= Julian Brown (palaeographer) =

English palaeographer (1923–1987)

Thomas Julian Brown, FBA, FSA, FKC (1923–1987), commonly called Julian Brown, was an English palaeographer. He was the Professor of Palaeography at King's College London from 1961 to 1984.

== Early life and education ==
Born on 24 February 1923, Brown was the son of a land agent father and a mother (Helen) who received the MBE for services in the WRVS in the Second World War. His half-sister (by his father Thomas's first wife) was Mabel Raven Brown, known as Betty (married name Gilson; 1909–1965), who became a botanist and fellow of Newnham College, Cambridge. After attending Westminster School, Julian Brown attended Christ Church, Oxford, before serving in the Army during Second World War. He returned to Christ Church after demobilisation and graduated with a classics degree in 1948.

== Career ==
In 1950, Brown was appointed an assistant keeper of the Department of Manuscripts at the British Museum. In 1953, the museum initiated a project to publish a facsimile of the Lindisfarne Gospels with a volume of commentary; the other staff in the department were too busy to complete the palaeographical commentary, so the responsibility passed to Brown, who had no formal instruction in the subject and had only been at the museum for three years. The commentary appeared in 1960 as part of the second volume of Evangeliorum Quattuor Codex Lindisfarnensis and it established his reputation. That year, he succeeded Francis Wormald as Professor of Palaeography at King's College London. He published The Stonyhurst Gospel of St John (1969), The Durham Ritual (1969) and, with C. D. Verey and E. Coatsworth, Durham Gospels (1980). He retired from his chair at King's in 1984, having served as dean of the Faculty of Arts from 1968 to 1970. He published Codex Vaticanus Palatinus Latinus 235 in 1989 (edited with T. Mackay).
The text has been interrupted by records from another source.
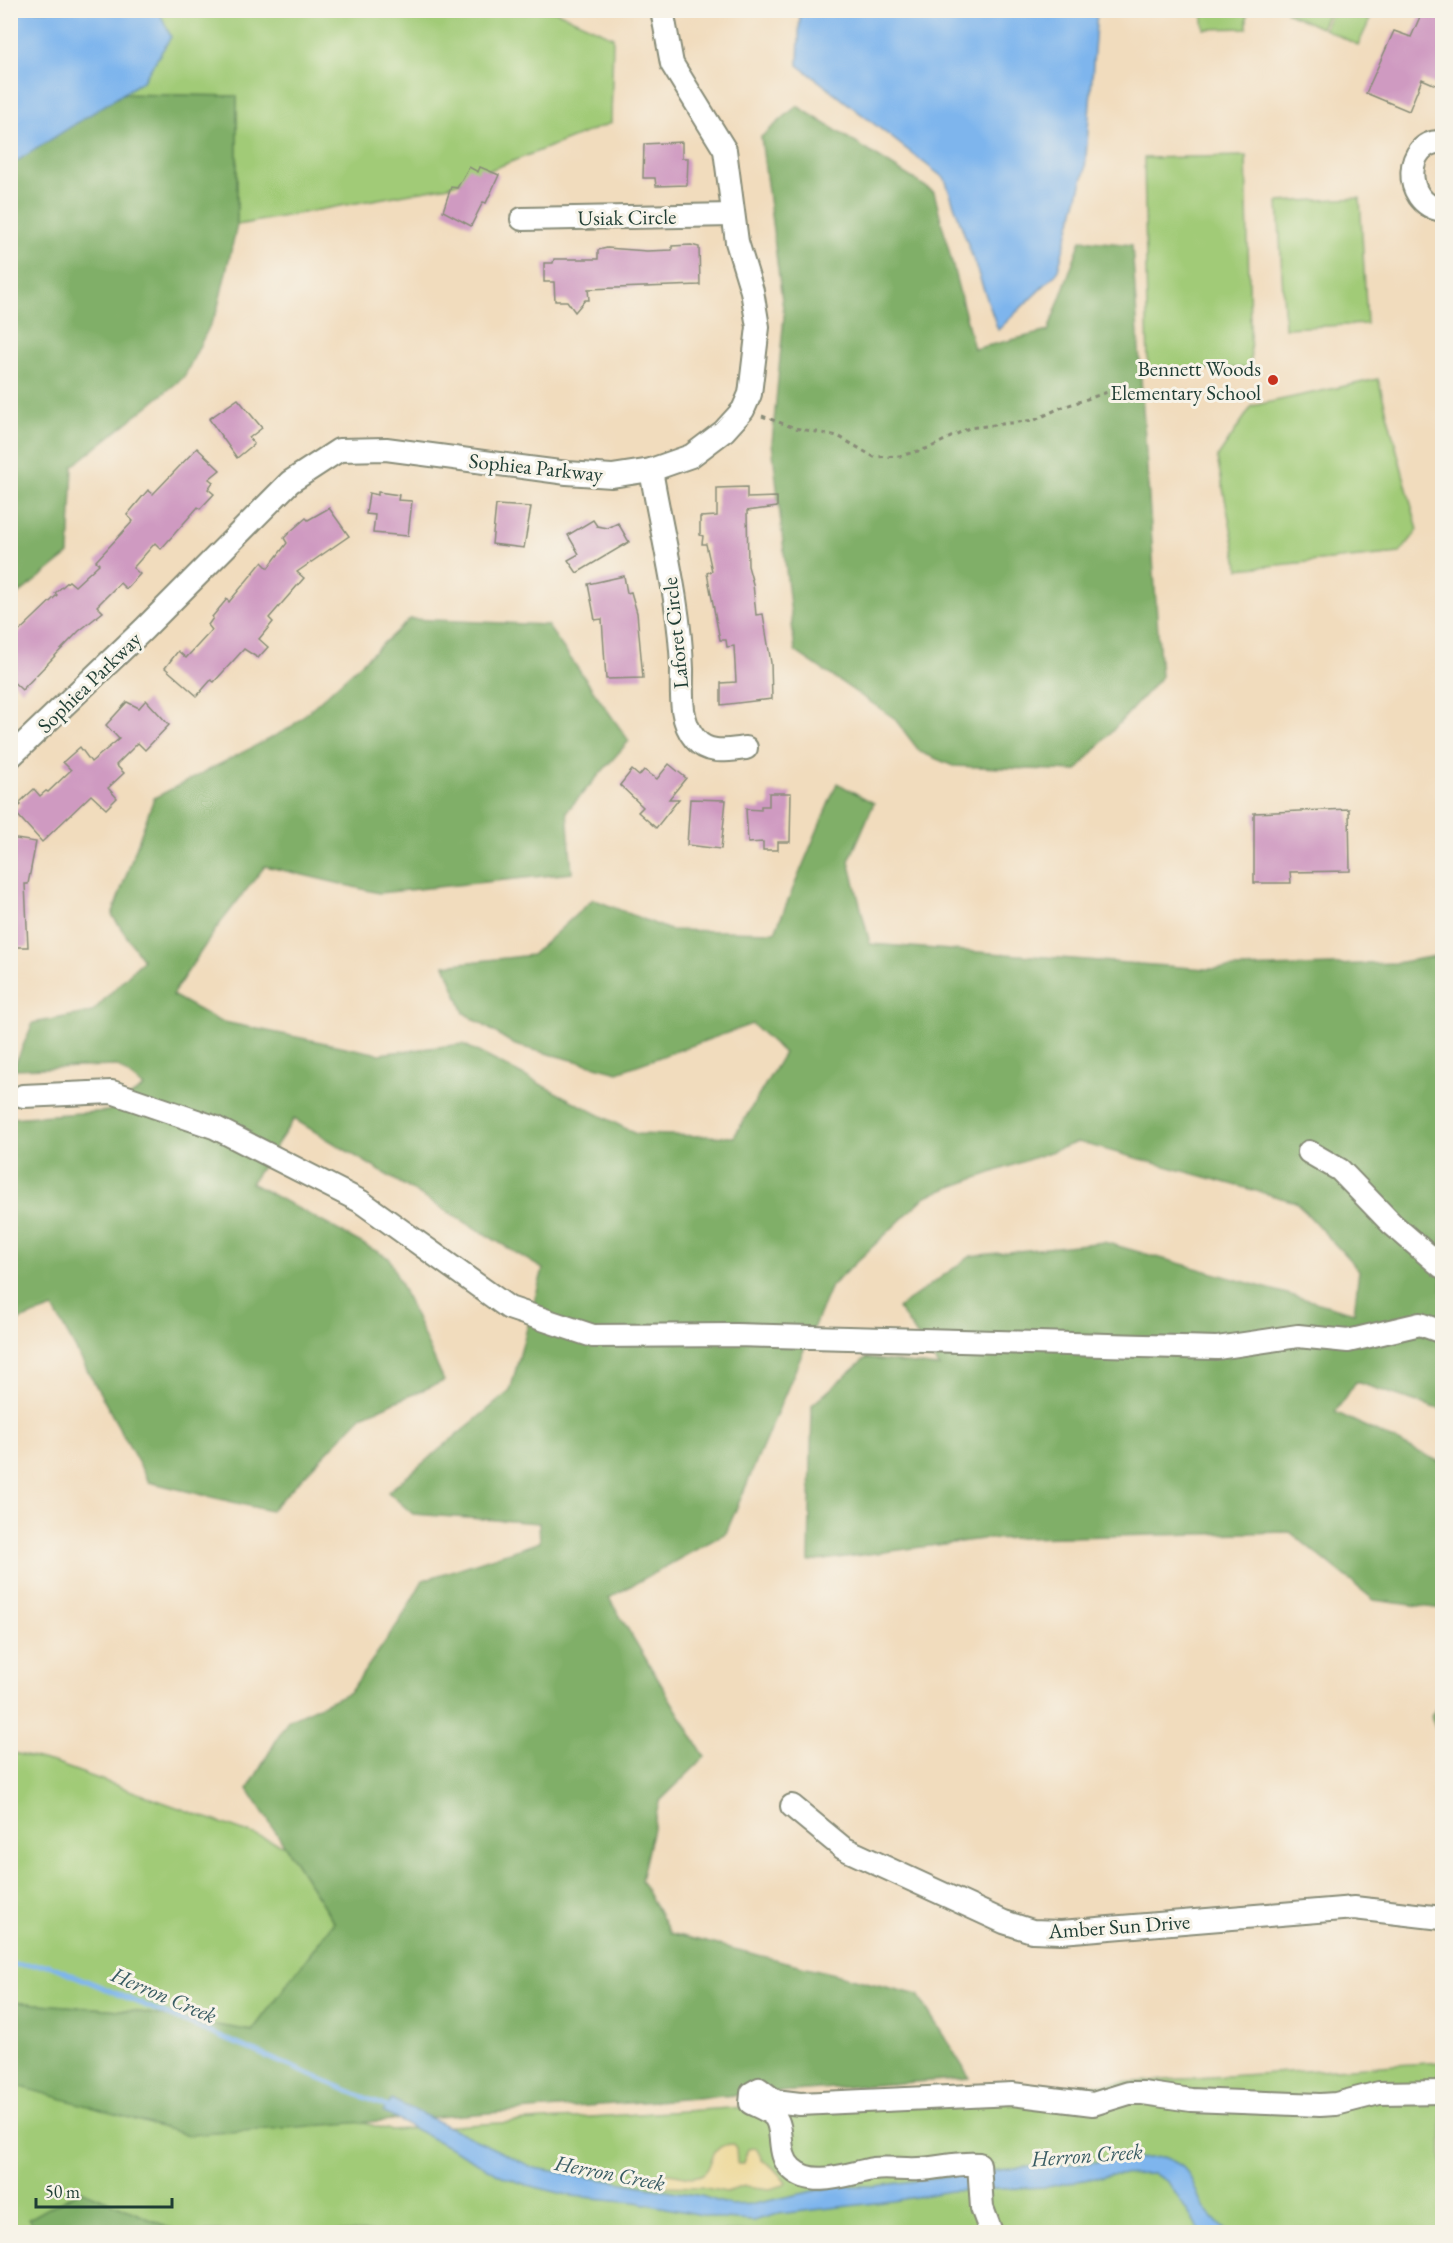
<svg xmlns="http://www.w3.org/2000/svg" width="1453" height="2243" font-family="'EB Garamond',serif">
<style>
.green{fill:#a1cb77;stroke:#608456;stroke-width:1.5}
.forest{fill:#80af68;stroke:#50764e;stroke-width:1.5}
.sand{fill:#eeda9e;stroke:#868c69;stroke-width:1.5}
.water{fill:#7eb5ed;stroke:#4e7990;stroke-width:1.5}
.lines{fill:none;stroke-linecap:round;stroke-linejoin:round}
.stream{stroke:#7eb5ed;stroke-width:5}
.building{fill:#cf9ac1}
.minor-casing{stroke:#888c78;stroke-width:26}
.path{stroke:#888c78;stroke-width:3;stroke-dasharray:4.5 4.5;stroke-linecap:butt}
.minor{stroke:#fff;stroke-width:22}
.poi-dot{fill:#c8321e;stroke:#f7f3e8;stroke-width:2}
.labels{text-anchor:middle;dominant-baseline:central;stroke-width:6;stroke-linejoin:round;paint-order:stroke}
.street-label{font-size:21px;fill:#1f3d34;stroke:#f7f3e8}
.poi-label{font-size:21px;fill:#1f3d34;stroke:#f7f3e8;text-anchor:end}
.water-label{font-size:22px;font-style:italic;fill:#375b62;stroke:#f7f3e8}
</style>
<rect width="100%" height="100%" fill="#f7f3e8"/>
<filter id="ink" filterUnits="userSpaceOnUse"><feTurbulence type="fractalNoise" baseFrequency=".0167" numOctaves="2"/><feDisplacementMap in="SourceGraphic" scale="12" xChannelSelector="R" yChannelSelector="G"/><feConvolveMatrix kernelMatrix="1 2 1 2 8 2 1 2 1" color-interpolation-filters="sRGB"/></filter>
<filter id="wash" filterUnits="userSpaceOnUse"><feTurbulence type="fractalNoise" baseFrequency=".008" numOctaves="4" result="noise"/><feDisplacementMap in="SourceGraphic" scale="24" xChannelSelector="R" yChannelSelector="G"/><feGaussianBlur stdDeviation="1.35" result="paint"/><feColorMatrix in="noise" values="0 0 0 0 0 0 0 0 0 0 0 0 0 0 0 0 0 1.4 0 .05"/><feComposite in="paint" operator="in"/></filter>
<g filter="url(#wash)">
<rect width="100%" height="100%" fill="#f1dcbd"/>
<g class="green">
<path d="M106,11h449l58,26 -2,86 -162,63 -212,39v-129l-130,-2z"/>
<path d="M1202,11h45v17l-43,1z"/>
<path d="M1287,11l42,-1v1l-8,17 -35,-16z"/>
<path d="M1332,11h16l22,9 -12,25 -34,-16z"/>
<path d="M1246,156l5,212 -103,2 -4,-212z"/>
<path d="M1360,198l7,126 -82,4 -7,-126z"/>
<path d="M1378,379l40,151 -18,23 -161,16 -22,-111 35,-52z"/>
<path d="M10,1752l47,12 228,82 49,76 -82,109 -118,-20 -123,-9z"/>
<path d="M11,2031l379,99 1052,-68v170h-1431z"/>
</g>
<g class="forest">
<path d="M18,10l89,84 130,2v129l-20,86 -33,66 -111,89 -4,88 -58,46 -1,-589z"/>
<path d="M797,106l137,86 40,157 74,-18 33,-91 51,5 29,432 -85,94 -123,-5 -33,-14 -26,-34 -99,-67 -23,-208 12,-127 -23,-179z"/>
<path d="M410,619l137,6 82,116 -62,70 5,62 -193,20 -114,-27 -47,60 -46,69 47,26 160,33 84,-10 173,90 98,3 50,-84 -32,-29 -134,48 -103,-27 -51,-32 -19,-48 87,-10 61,-56 77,31 105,2 62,-149 37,20 -25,58 21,83 336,25 190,-6 46,-8v455l-86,-28 -21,30 107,51v146l-68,-9 -84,-68 -308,7 -173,23 3,-157 54,-47 73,9 -41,-59 73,-52 133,-14 250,71 5,-43 -63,-68 -218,-60 -152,54 -95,90 -105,247 -117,65 96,159 -46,45 -18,78 29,53 248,62 52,83 -782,57 -177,-51v-82l123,9 118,20 82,-109 -86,-133 40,-69 62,-28 49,-70 24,-42 117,-38 -1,-19 -126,-9 -25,-22 122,-101 33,-122 -249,-150 -43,64 138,75 55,123 -82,35 -92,95 -121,-29 -96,-174 -42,15v-205l97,-7 36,-24 -27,-21 -104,3 20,-46 59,-11 51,-52 -31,-45 42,-117 136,-70z"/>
<path d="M1442,1699v46l-11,-29z"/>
<path d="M81,2190l99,42h-141l-10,-13z"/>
</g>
<path class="sand" d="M733,2144l3,4 1,15h6l5,-14 8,-1 6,11c10,6 16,13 24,24l-2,2 -14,4 -25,-3 -19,6 -25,-5 -37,-1 -6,-4 1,-8c13,-5 28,7 42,1 14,-6 6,-31 32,-31z"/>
<g class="water">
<path d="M11,10l148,1 12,26 -28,44 -132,84z"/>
<path d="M800,11h297l-12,159 -28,103 -59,57 -53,-151 -147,-114z"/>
<path d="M391,2099l143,69 167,28 29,9 24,-1 83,-18h39l139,-18 148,-11c28,10 26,18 37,43 6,13 18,23 27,32h-26l-33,-50 -14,-8 -43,1 -65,12 -96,4 -57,10 -115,13 -25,7 -30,-2 -87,-17 -64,-6 -45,-11 -23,-8 -121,-65z"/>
</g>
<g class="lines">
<path class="stream" d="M10,1965h39l343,144"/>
</g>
<g id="blocks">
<g class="building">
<path d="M1423,10h20v78l-21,-9 -13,32 -43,-18 28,-62 17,6z"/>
<path d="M682,142v16h6l-1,27 -31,1 -1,-8h-12l1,-34z"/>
<path d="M469,167l9,5 2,-5 19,8 -13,28 -3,-1 -12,24 -28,-15 8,-24 6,1z"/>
<path d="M691,245l8,2 1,38 -112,4 1,11h-4l-10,12 -8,-11h-12l-1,-19h-10v-19h9l1,-4h44v-9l9,-2 40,3 25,-1v-4z"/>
<path d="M238,399l24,29 -13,10 5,6 -17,14 -28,-39z"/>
<path d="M197,448l23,22 -11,9 4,3 -5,7 6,5 -14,15 -2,-2 -37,42 -6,-6 -22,25 7,6 -14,15 -6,-6 -23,23 6,6 -24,19 -57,59 -12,-11v-39l47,-45 -2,-2 14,-12 6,5 24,-22 -3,-3 37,-40 -6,-6 21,-25 5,4z"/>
<path d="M747,487v11l30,-1v10l-30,4 1,55 5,18 3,31 7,-1 8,49 1,36 -51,6v-22l15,-1 -2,-36 -7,1 -1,-7h-6l-13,-67 5,-2 -6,-27h-4l1,-8 -3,-1v-18l17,-1v-28z"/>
<path d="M378,492l21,3 -1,5 14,1 -4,35 -35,-3 2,-18 -9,-1 3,-21 9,2z"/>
<path d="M496,505l35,2 -7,41 -32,-4z"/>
<path d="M329,508l20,28 -52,36 7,6 -35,40 4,4 -14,17 9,8 -10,11 -14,-9 -30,33 -3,-2 -14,16 -32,-28 13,-17 8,7 26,-28 -4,-5 5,-7 -1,-1 15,-18 2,3 33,-40 6,6 19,-25 -3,-5 7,-7 15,-13 2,2z"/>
<path d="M593,520l4,6 11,2 10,-5 11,19 -52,31 -9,-13 11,-6 -11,-19z"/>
<path d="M624,576l3,17 4,-1 6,21 6,65 -37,1 -4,-60 -7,1 -7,-36z"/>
<path d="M146,700l23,25 -24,25 -7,-7 -22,22 8,8 -16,15 9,10 -11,11 -15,-14 -49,47 -28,-31 7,-6 -2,-2 15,-14 6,7 6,-5 2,1 23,-22 -8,-8 17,-15 11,15 28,-23 -13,-14 21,-23 12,6z"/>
<path d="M669,764l17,14 -17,21h10l-23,29 -18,-16 5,-5 -23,-22 12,-15 7,6 5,-6 13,9z"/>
<path d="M769,793h22l-1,49h-12v8h-15v-8l-15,1 -2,-34 15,1v-4h8z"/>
<path d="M690,799l36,1 -5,49 -34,-4z"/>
<path d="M1349,809l1,62 -60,1 1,11h-37v-70z"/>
<path d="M10,838l26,4 -8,42h-3l3,63h-18z"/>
</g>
</g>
</g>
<g filter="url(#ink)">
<use href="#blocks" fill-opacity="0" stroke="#888c78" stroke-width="1.5"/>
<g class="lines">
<defs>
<g id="minor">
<path d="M1442,142c-37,-3 -42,61 0,68"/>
<path d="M522,219l211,-4"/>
<path d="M651,470c11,65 29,133 31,199 0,22 -3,52 13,70 13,16 33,11 51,9"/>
<path d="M10,757l134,-128 146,-147 49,-32 47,-1 181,24 45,3 39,-6 40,-14 33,-25 19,-21 7,-16 8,-67 -6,-36 -15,-49 -12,-92 -53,-86 -10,-54"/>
<path d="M23,1096l89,-4 102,35 146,74 149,107 84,28 143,-1 481,13 81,-12 50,5 72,-17 22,8"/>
<path d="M1309,1152l31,18 52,54 50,43"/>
<path d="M792,1806l51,42 161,74 28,9 29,1 293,-24 88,10"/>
<path d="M991,2232l-9,-24 -3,-44c-21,-2 -39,4 -60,5 -15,1 -31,-2 -46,0 -24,4 -60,20 -81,0 -16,-14 -7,-39 -17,-52 -5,-6 -16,-10 -24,-14l1,-10 7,-4 16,12 25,3 212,-10 81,10 36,-11h14l48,7 129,5 16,-1 43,-11 63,-1"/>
</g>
</defs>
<use href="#minor" class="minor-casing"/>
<path class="path" d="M762,416l33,12 43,8 36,21 26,-1 29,-8 40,-20 66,-8 25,-12 51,-17"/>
<use href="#minor" class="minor"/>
</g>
</g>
<circle class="poi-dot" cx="1273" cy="380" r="6"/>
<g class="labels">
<g class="street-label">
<text transform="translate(627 217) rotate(-1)">Usiak Circle</text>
<text transform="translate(536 467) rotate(6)">Sophiea Parkway</text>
<text transform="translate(675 633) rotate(-96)">Laforet Circle</text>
<text transform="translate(89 682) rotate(-44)">Sophiea Parkway</text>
<text transform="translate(1119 1926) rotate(-4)">Amber Sun Drive</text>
</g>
<g class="poi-label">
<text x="1261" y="368">Bennett Woods<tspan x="1261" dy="24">Elementary School</tspan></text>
</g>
<g class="water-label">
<text transform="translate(164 1995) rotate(23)">Herron Creek</text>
<text transform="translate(1087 2155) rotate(-4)">Herron Creek</text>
<text transform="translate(610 2173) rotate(11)">Herron Creek</text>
</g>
</g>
<rect width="1453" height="2243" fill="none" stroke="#f7f3e8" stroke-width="36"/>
<path d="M36 2198v9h136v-9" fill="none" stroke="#1f3d34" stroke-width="3"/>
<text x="45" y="2198" font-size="18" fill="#1f3d34" stroke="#f7f3e8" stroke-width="4.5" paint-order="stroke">50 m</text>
</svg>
Brown was elected a fellow of the Society of Antiquaries of London in 1956. He gave the Jarrow Lecture in 1971; he was the E. A. Lowe Memorial Lecturer at Corpus Christi College, Oxford, in 1973 and the Lyell Reader in Bibliography at the University of Oxford for 1976–77. In 1978, he gave the R. W. Chambers Memorial Lecture at University College London. Elected a fellow of King's College London in 1975, he was awarded an honorary doctorate by Durham University in 1986. He was elected a fellow of the British Academy in 1982. He died, aged 63, on 19 January 1987; he was survived by his second wife and the two children from his first marriage which ended in divorce.